20.6.10

de baixo do limoeiro

É engraçado. E pensar que foi aqui que tudo começou. À beira da porta de madeira gasta, por baixo do limoeiro, sentado no canteiro da hortelã.
É isso mesmo, sentado. Foi assim que começou. Com o meu avô na cadeira de baloiço, contando-me aquelas histórias de criança, que eu ouvia de olhos brilhantes.
Começou com coisas de princesas e dragões. Na altura, adorava, ficava horas entregue ao deleite de ouvir a sua voz áspera, deixando-me viajar em castelos, florestas assombradas e rios mágicos.
Depois, perdeu a piada. Comecei a crescer, e a fantasia deixou de ser suficiente. Comecei então a pedir ao meu avô histórias reais, quando me chegou o interesse da história.
Reis, imperadores, generais, heróis e guerras épicas, a Grécia, Roma e o Egipto, as Cruzadas e os Descobrimentos, todos cresciam no chão de calçada do jardim, por entre as ervas daninhas que ameaçavam invadir a soleira da porta.
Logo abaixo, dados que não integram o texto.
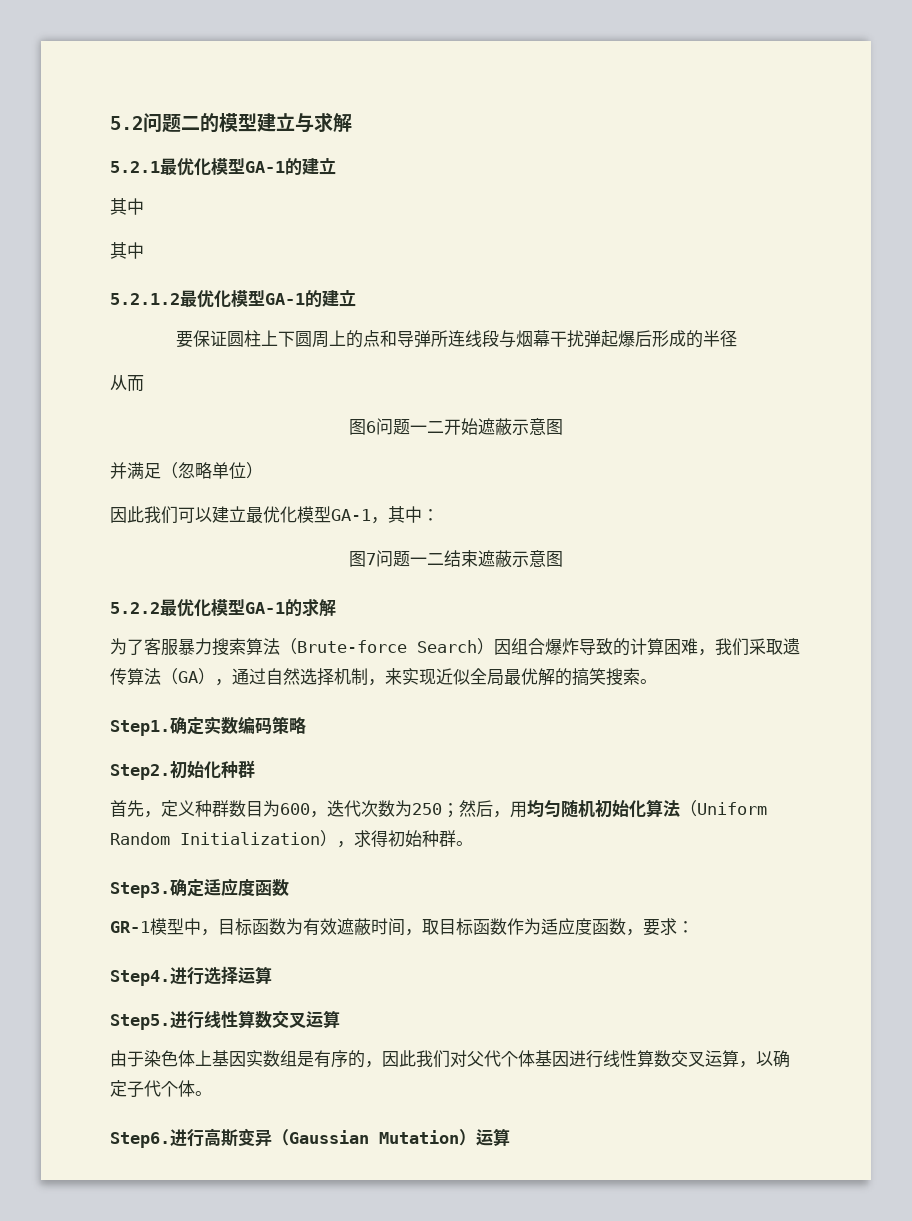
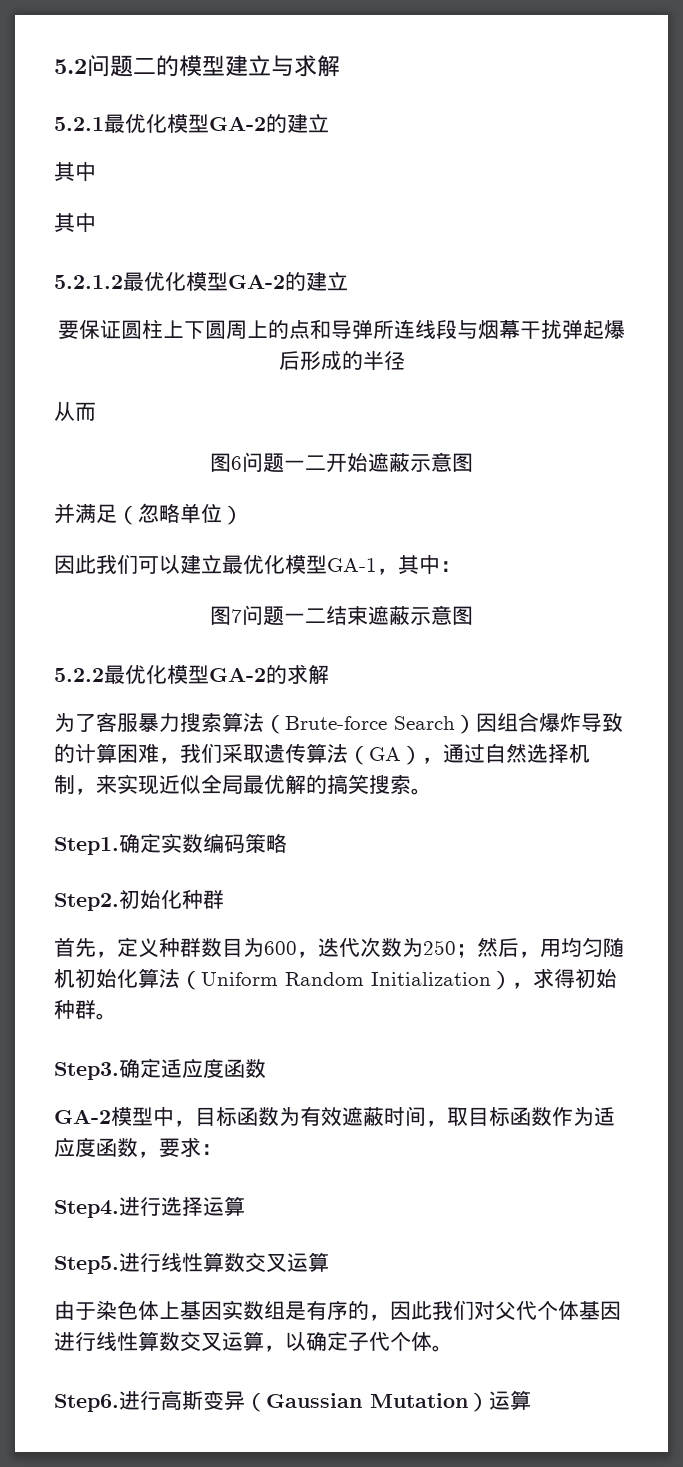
[245,161,285,173] GA-1 -> [209,116,266,131] GA-2
[265,293,305,305] GA-1 -> [228,274,285,289] GA-2
[245,602,285,614] GA-1 -> [209,667,266,682] GA-2
[110,921,150,933] GR-1 -> [54,1109,111,1124] GA-2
O meu avô adorava história. Tinha uma biblioteca no sítio onde devia estar a dispensa, o que irritava solenemente a minha querida avó.
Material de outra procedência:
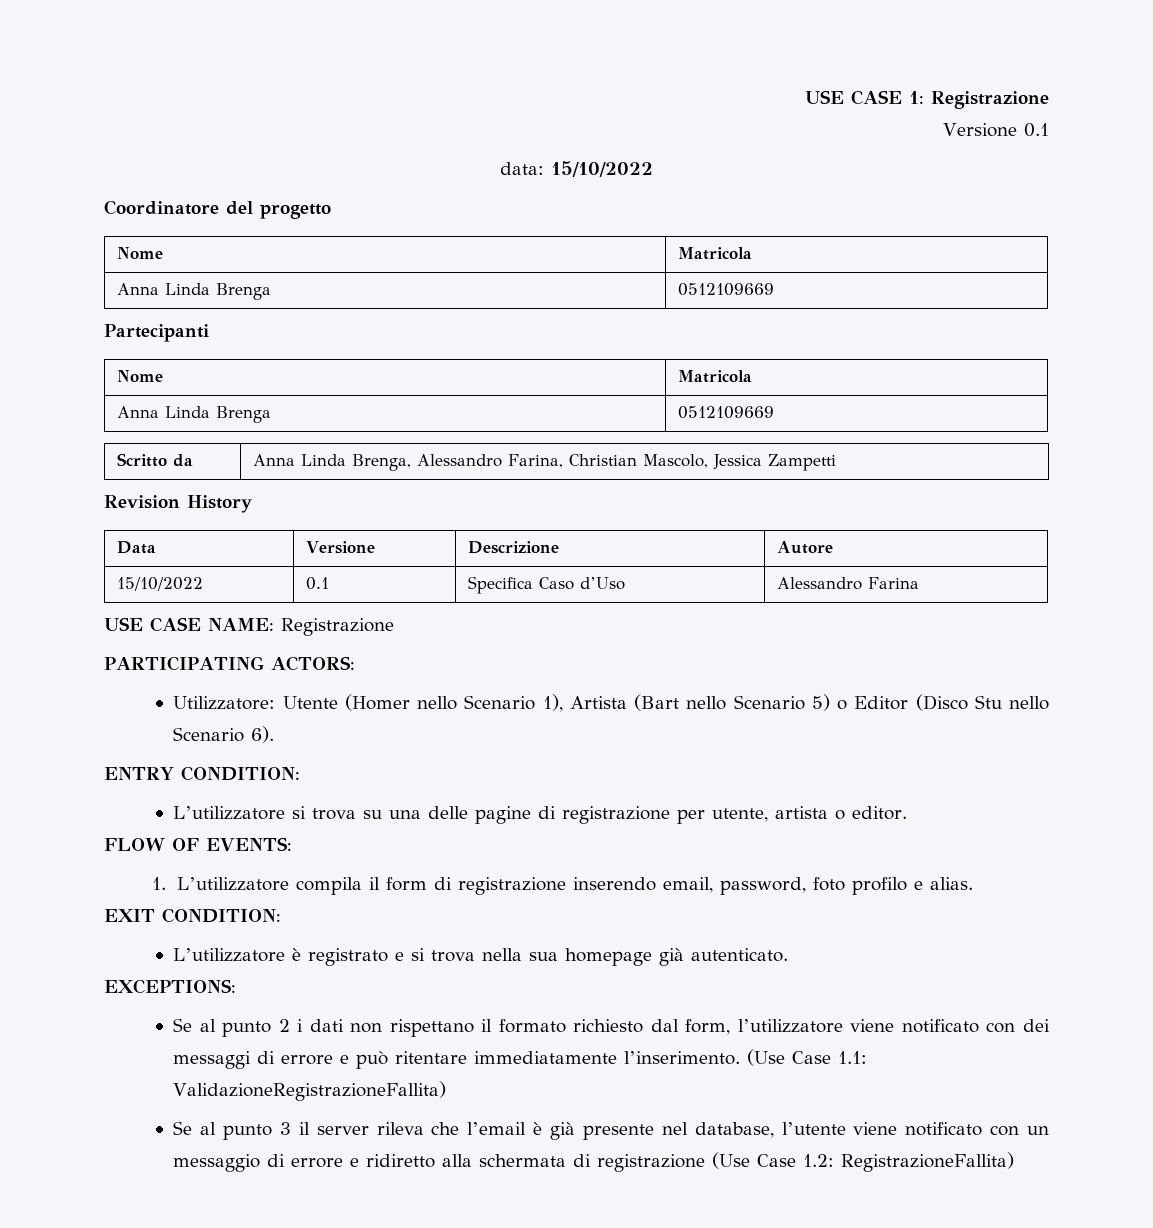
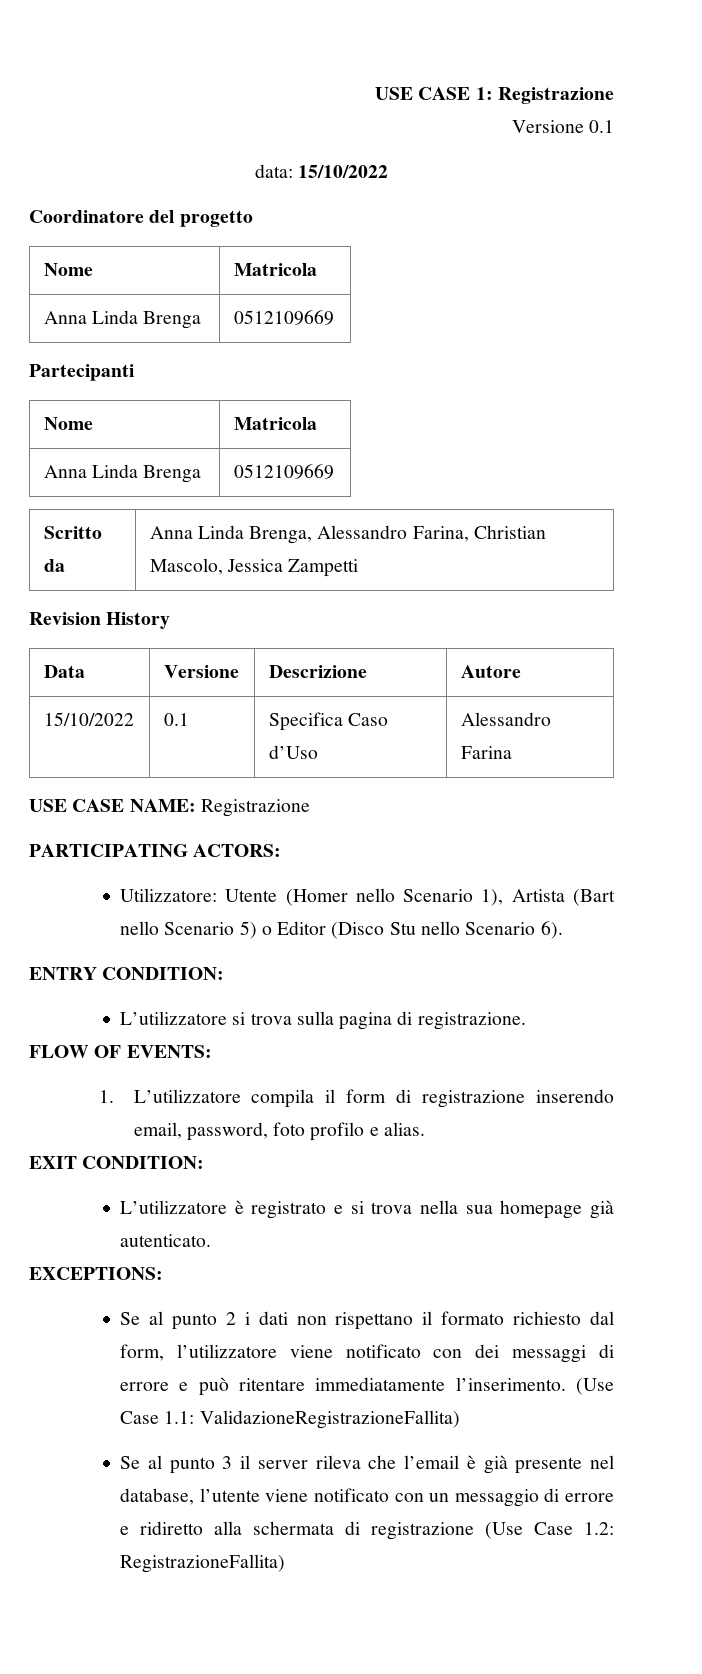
[363,806,908,824] su una delle pagine di registrazione per utente, artista o editor. -> [296,1011,526,1030] sulla pagina di registrazione.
Mas voltou a perder a piada, quando já sabia tanto de história, que era difícil encontrar algo novo, e tudo aquilo que se encontrava, era tão igual ao anterior, que descobri que a história é monótona.
Chegou a vez de falarmos da terra. Não o planeta, nem a nossa aldeia. A terra, a terra onde crescem as plantas, a terra onde cresce o limoeiro e a hortelã, a terra a quem somos entregues depois da gloriosa aurora da vida se afogar no crepúsculo melancólico da morte.
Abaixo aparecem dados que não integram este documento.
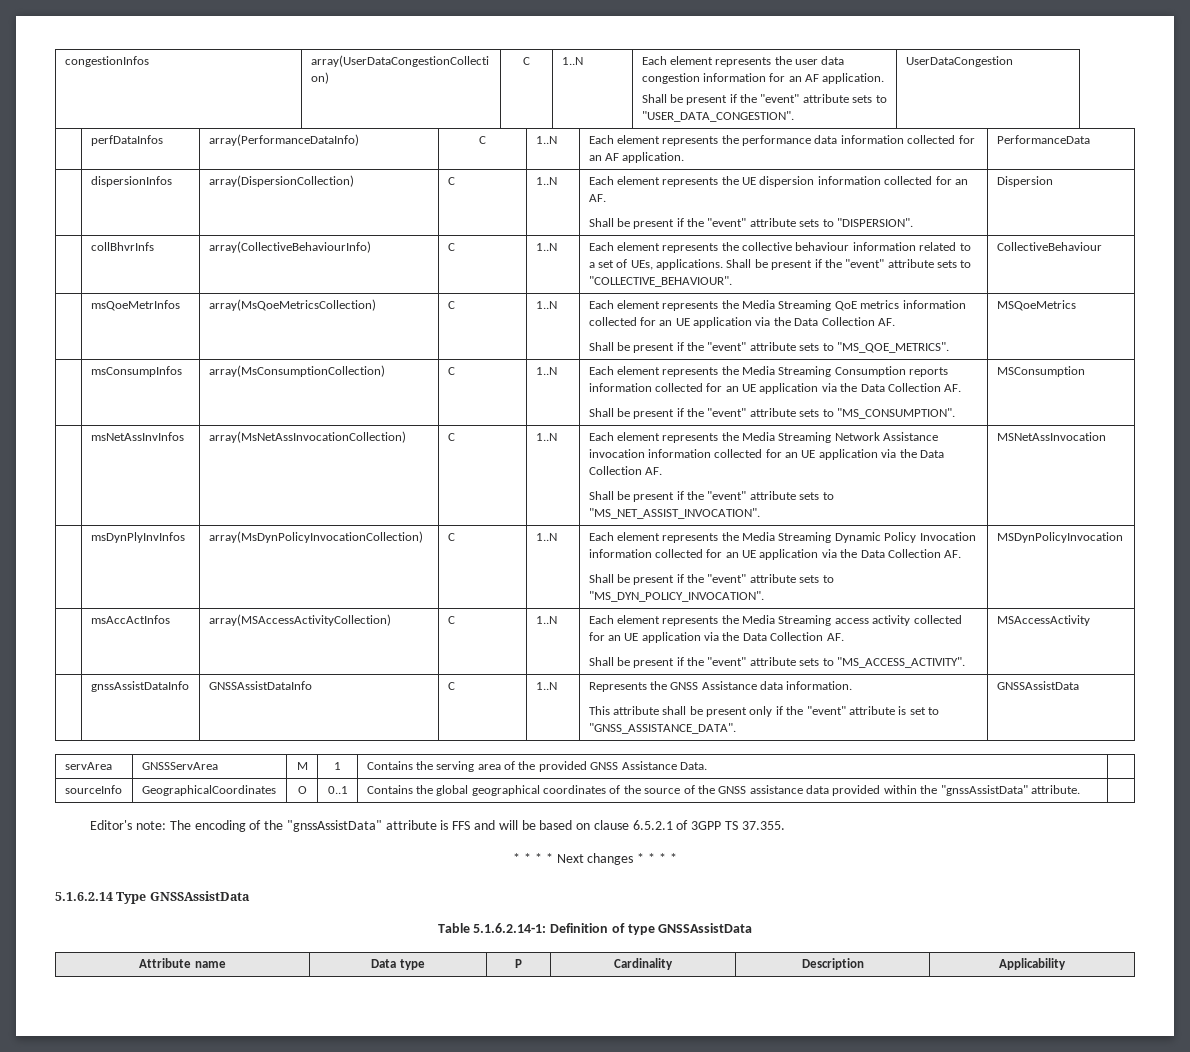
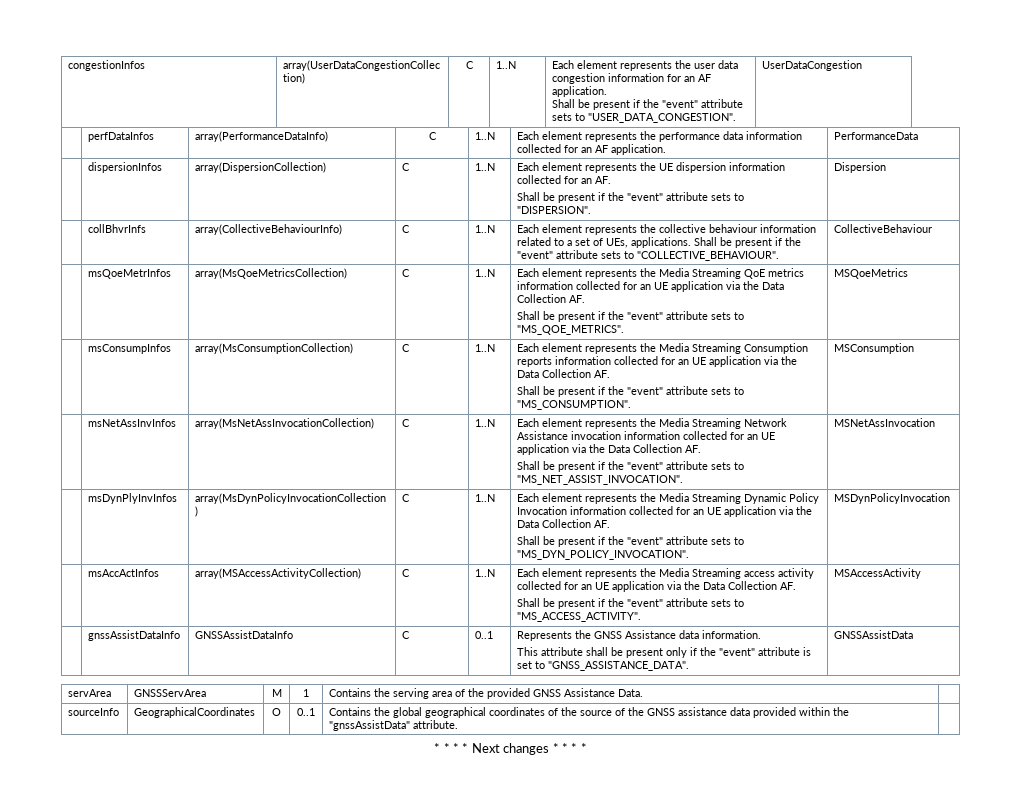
[535,682,557,690] 1..N -> [475,631,494,639] 0..1
[90,820,785,832] // Editor's note: The encoding of the "gnssAssistData" attribute is FFS and will be based on clause 6.5.2.1 of 3GPP TS 37.355. -> (459, 724) none
[55,891,250,904] [437,923,753,935] [139,958,226,968] [371,959,425,970] [515,959,522,968] [614,958,673,970] [801,958,864,970] [999,958,1066,970] // 5.1.6.2.14 Type GNSSAssistData // Table 5.1.6.2.14-1: Definition of type GNSSAssistData // Attribute name | Data type | P | Cardinality | Description | Applicability -> (587, 748) none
Foi sol de pouca dura. Até que a minha avó me falou da vida passada do meu avô, vagamente, entre as batatas que estavam a cozer a carne que estava a assar.
Fui perguntar ao meu avô sobre o que a minha avó me tinha contado. Acordei-o de uma das suas sestas, mas isso não o irritou. Amavelmente, mostrou-me os seus poucos dentes no seu sorriso gentil.
Contou-me o seu amor com a minha avó, quando eles se encontravam na velha fonte, às escondidas, para o meu bisavô não descobrir do namoro entre os dois.
E depois, contou-me do meu tio, o meu tio que havia morrido com os seus jovens 16 anos. As lágrimas cintilaram na face ossuda e esquelética do meu avô.
Mas no fim, eu fui-me embora. Fui para a cidade, fui estudar e trabalhar. Durante 15 anos, não fui ver nem o meu avô, nem a minha avó.
Voltei passados esses 15 anos. A aldeia estava quase deserta e inalterável. O mundo mudara, e eu também, mas o local onde cresci, não.
O limoeiro estava agora maior, e as ervas que ameaçavam invadir a soleira da porta, tinham acabado por a invadir de verdade.
Bati à porta. Ouvi um leve murmúrio no seu interior, e entrei. Sentado numa cadeira de palhinha, escrevendo, com a mão a tremer, num papel amarelado, estava o meu avô, com mais 15 anos de rugas, menos dentes, mas o meu avô.
Nem olhou para a porta. Disse-me “Sr. António? Deixe as verduras aí no canto. Quando puder, pago-lhe, juro.”, com a sua voz áspera e tremeluzente.
Chamei-o. “Avô…”. A sua mão estancou. Começou a tremer. Já não tinha nenhum cabelo e manchas acastanhadas cobriam-lhe a pele.
Começou a tremer o queixo e os olhos encheram-se de lágrimas. Abraçou-se a mim, dizendo que estava sozinho e doente. Tossiu.
Senti o seu corpo desfalecer, as suas mãos soltarem-se. Abandonou todas as mágoas da vida agarrado a mim, e partiu para o descanso eterno. Chorei horas, sem me mexer.